European Case Law Identifier: ECLI:AT:OGH0002:2024:0140OS00049.24Y.0731.000
Rechtsgebiet: Strafrecht
Fachgebiet: Amtsdelikte/Korruption
Spruch:
Die Nichtigkeitsbeschwerde wird zurückgewiesen.
Die Entscheidung über die Berufung kommt dem Oberlandesgericht Graz zu.
Der Angeklagten fallen auch die Kosten des bisherigen Rechtsmittelverfahrens zur Last.
Gründe:
[1] Mit dem angefochtenen Urteil wurde * K* des Verbrechens des Missbrauchs der Amtsgewalt nach § 302 Abs 1 StGB schuldig erkannt.
[2] Danach hat sie vom 20. September 2022 bis zum 28. Februar 2023 in J* als mit der Zustellung behördlicher Schriftstücke nach dem ZustellG betraute Angestellte der Österreichischen Post AG, mithin als Beamtin im strafrechtlichen Sinn, mit dem Vorsatz, dadurch „Absender und Empfänger von zu eigenen Handen des Empfängers (RSa) bzw. durch Ersatzzustellung (RSb) zuzustellenden Sendungen (§§ 13, 21 ZustellG) in ihrem Recht auf ordnungsgemäße postalische Behandlung und Zustellung behördlicher Schriftstücke zu schädigen“, ihre Befugnis im Namen „des Bundes als dessen Organ“ (vgl aber RIS‑Justiz RS0132645; Nordmeyer in WK2 StGB § 302 Rz 95 [zum für § 302 StGB maßgeblichen funktionalen Beamtenbegriff]) in Vollziehung der Gesetze Amtsgeschäfte vorzunehmen, dadurch wissentlich missbraucht, dass sie in 23, im angefochtenen Urteil einzeln angeführten Fällen, ebenso viele RSa- oder RSb-Sendungen unterschiedlicher (öffentlicher) Rechtsträger an sich nahm und im „Zustellertisch“, im Dienstfahrzeug, in ihrem Rucksack oder in ihrer Wohnung versteckte, anstatt sie den Adressaten zuzustellen.
Rechtliche Beurteilung
[3] Dagegen richtet sich die nicht ausgeführte Nichtigkeitsbeschwerde der Angeklagten.

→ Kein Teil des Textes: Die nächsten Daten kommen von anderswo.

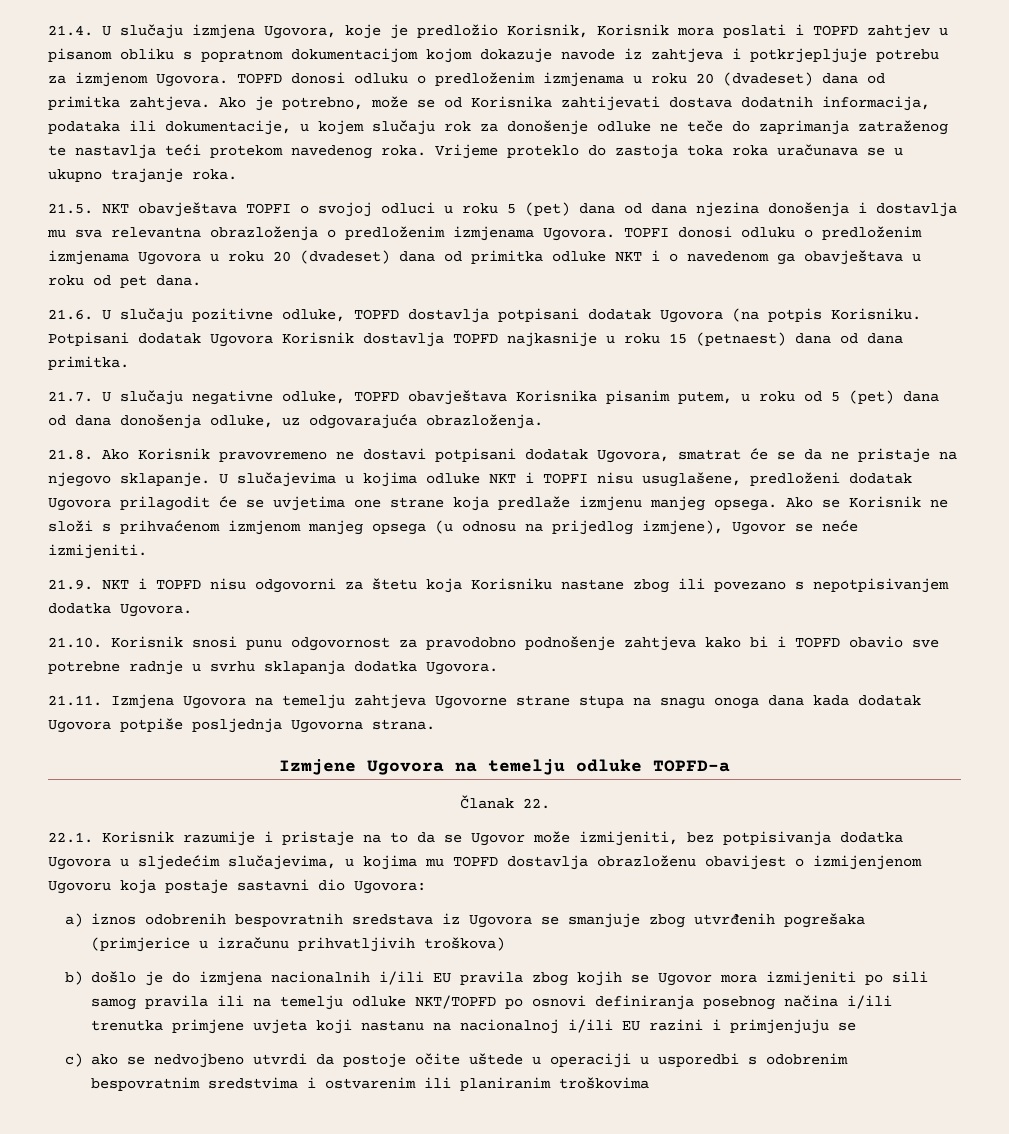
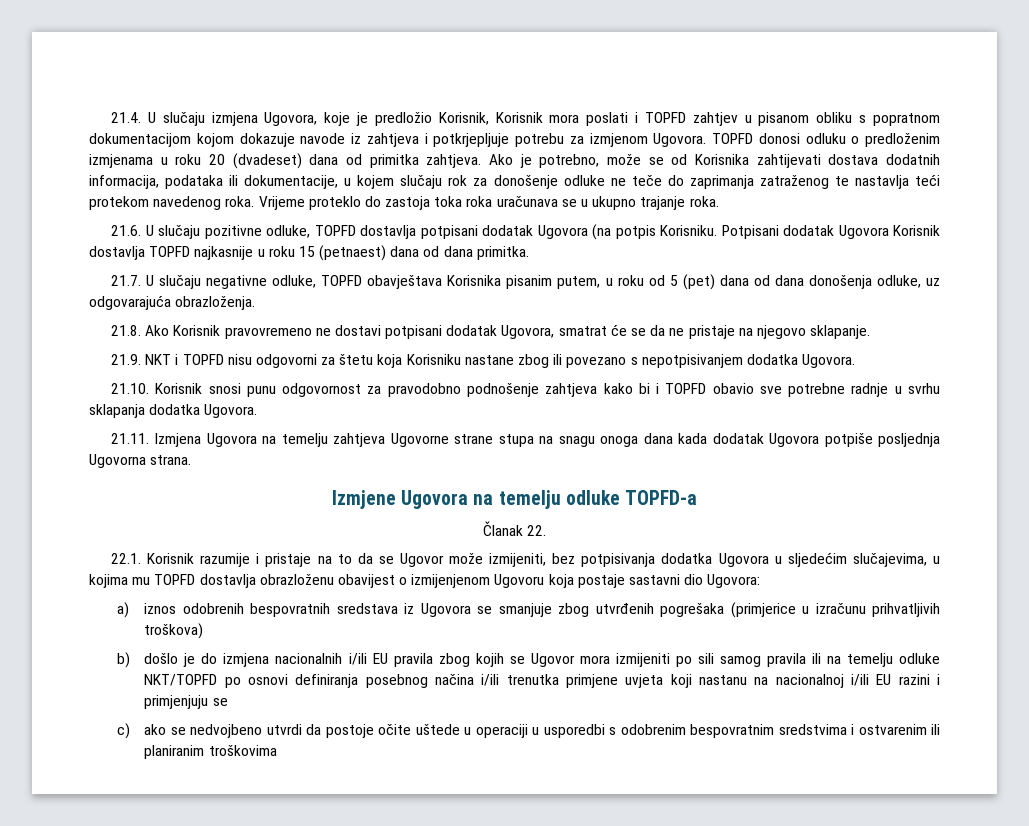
[48,202,957,217] [47,226,922,241] [48,250,921,265] [48,275,201,288] // 21.5. NKT obavještava TOPFI o svojoj odluci u roku 5 (pet) dana od dana njezina donošenja i dostavlja mu sva relevantna obrazloženja o predloženim izmjenama Ugovora. TOPFI donosi odluku o predloženim izmjenama Ugovora u roku 20 (dvadeset) dana od primitka odluke NKT i o navedenom ga obavještava u roku od pet dana. -> (719, 201) none
[219,472,912,487] [48,496,948,511] [48,520,858,535] [48,544,147,559] U slučajevima u kojima odluke NKT i TOPFI nisu usuglašene, predloženi dodatak Ugovora prilagodit će se uvjetima one strane koja predlaže izmjenu manjeg opsega. Ako se Korisnik ne složi s prihvaćenom izmjenom manjeg opsega (u odnosu na prijedlog izmjene), Ugovor se neće izmijeniti. -> (871, 332) none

[4] Da diese bei deren Anmeldung (ON 13) keinen Nichtigkeitsgrund deutlich und bestimmt bezeichnete, war die Nichtigkeitsbeschwerde schon deshalb bei der nichtöffentlichen Beratung sofort zurückzuweisen (§ 285d Abs 1 Z 1 iVm § 285a Z 2 StPO).
[5] Daraus folgt die Zuständigkeit des Oberlandesgerichts zur Entscheidung über die Berufung (§ 285i StPO).
[6] Der Kostenausspruch beruht auf § 390a Abs 1 StPO.
[7] Bleibt mit Blick auf § 290 Abs 1 StPO anzumerken, dass das vom Erstgericht als Bezugspunkt des Schädigungsvorsatzes festgestellte Recht der jeweiligen (behördlichen) Absender „auf ordnungsgemäße postalische Behandlung und Zustellung behördlicher Schriftstücke“ bloß den für die Tatbestandserfüllung nicht ausreichenden (staatlichen) Anspruch, dass sich der Beamte den Vorschriften entsprechend verhält, somit keinen Befugnismissbrauch begeht, zum Ausdruck bringt (10 Os 117/77 [verst Senat]; RIS‑Justiz RS0096270 [T9, T10, T12, T14 ua]; Nordmeyer in WK2 StGB § 302 Rz 159 ff). Ein – ebenso konstatiertes – subjektives Recht der Adressaten gegenüber Postbediensteten auf Zustellung behördlicher Schriftstücke kommt ebenso wenig als Bezugspunkt in Frage.
[8] Ein amtswegig wahrzunehmender Rechtsfehler liegt gleichwohl nicht vor, weil das Erstgericht – gerade noch deutlich genug – zum Ausdruck brachte, dass sich der Schädigungsvorsatz der Angeklagten auch darauf erstreckte, den Anspruch der jeweiligen Adressaten auf Teilnahme an den jeweiligen (behördlichen) Verfahren zu beeinträchtigen und diese an weiteren subjektiven (absoluten) Rechten (etwa am Vermögen) zu schädigen (US 6 iVm ON 14, 5 und US 7; vgl 17 Os 3/16v).